Black students don’t just bear the brunt of suspensions in New York City — they also are more likely to receive harsher punishments for committing the same infractions as students from other racial groups, according to an analysis released Thursday by the city’s Independent Budget Office.
The report zeroed in on the top 10 infractions that cause roughly 80 percent of student suspensions and found that black students were more likely to receive harsher punishments for eight of them. In three of those suspension categories — bullying, reckless behavior, and altercation — black students were suspended for roughly double the number of days as students from at least one other racial group.
Black students who were suspended for “reckless behavior,” for instance, were suspended for 16.7 days on average. For Asian students, it was just 7.3 days, and for whites 10.9 days. The IBO report found that black students were not overrepresented in just two of the top 10 suspension categories: insubordination and drug possession.
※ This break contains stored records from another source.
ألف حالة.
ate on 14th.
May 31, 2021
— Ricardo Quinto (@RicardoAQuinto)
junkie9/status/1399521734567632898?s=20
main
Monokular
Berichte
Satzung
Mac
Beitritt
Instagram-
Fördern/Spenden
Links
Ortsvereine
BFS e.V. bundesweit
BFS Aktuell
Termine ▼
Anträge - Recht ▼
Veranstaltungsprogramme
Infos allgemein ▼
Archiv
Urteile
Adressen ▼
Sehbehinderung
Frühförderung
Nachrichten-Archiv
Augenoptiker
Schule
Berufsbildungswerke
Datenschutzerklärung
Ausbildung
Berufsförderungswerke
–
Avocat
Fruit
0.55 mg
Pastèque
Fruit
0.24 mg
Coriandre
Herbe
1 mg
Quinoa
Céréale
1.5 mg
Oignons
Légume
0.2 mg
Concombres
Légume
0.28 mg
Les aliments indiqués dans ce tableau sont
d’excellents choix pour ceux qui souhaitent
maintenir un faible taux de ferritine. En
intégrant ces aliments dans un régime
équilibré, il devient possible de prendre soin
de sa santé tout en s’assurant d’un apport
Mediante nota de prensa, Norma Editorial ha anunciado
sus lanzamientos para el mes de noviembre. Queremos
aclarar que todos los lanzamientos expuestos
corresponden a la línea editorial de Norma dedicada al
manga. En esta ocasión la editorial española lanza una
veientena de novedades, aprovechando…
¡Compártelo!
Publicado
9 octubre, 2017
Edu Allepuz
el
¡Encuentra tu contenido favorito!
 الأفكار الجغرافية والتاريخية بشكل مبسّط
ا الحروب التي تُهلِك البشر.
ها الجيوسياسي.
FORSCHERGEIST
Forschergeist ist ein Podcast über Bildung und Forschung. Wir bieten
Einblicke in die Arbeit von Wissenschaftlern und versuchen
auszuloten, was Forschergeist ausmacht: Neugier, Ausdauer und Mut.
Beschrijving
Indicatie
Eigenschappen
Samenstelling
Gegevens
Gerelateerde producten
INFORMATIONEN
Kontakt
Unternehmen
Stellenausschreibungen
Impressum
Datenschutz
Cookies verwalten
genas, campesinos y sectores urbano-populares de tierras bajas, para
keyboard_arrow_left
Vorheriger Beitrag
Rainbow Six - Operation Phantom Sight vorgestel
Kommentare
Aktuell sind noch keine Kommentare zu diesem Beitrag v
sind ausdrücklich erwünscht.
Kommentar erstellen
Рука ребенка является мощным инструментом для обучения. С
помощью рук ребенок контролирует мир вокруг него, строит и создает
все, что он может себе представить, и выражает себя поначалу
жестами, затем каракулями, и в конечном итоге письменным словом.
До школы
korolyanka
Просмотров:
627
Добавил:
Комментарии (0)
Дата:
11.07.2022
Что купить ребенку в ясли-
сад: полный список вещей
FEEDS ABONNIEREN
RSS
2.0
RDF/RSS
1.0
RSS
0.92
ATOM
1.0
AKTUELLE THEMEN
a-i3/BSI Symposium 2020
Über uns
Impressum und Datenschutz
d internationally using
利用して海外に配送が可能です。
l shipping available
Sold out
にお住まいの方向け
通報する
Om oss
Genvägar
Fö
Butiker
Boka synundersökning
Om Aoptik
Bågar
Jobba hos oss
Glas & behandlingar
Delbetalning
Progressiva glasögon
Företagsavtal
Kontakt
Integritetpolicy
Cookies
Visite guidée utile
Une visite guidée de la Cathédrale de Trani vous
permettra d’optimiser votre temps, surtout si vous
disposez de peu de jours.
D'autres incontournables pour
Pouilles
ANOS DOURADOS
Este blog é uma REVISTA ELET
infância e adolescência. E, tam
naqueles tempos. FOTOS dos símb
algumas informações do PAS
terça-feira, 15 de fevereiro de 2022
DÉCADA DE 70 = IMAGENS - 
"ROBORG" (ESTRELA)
Those findings, based on data from the 2016-17 school year, come against the backdrop of discipline reforms under Mayor Bill de Blasio that contributed to a substantial reduction in the number of overall suspensions, including in subjective categories such as “insubordination.” However, overall suspensions still disproportionately affect black students and students with disabilities.
The IBO report does not include any analysis of whether the harsher punishments are the result of discrimination, differences in student behavior or the interplay of these or other factors, even within the same suspension categories.
There is research that some — though not all — of the disparities in school discipline are the result of bias from teachers and administrators. A study in Louisiana found that black students receive slightly harsher punishments than white students do while looking at the same altercation; other research has shown that black students are more likely to be suspended for discretionary offenses (think insubordination).
Black teachers are also less likely to suspend black students than white teachers. (In New York City, although 83 percent of students are Asian, black or Hispanic, less than 40 percent of their teachers are, according to data from the 2015-16 school year.)
“We’ve invested $47 million in school-based resources and support that have helped lead to a 34 percent decrease in suspensions, and we continue to expand restorative practices that address the underlying causes of conflict, reinforce positive behaviors, and hold students accountable for their actions while keeping them in a learning environment,” education department spokeswoman Miranda Barbot said in a statement.
“We recognize there is more work to do to address these national disparities at a local level and continue to remain focused on improving school climate,” she added.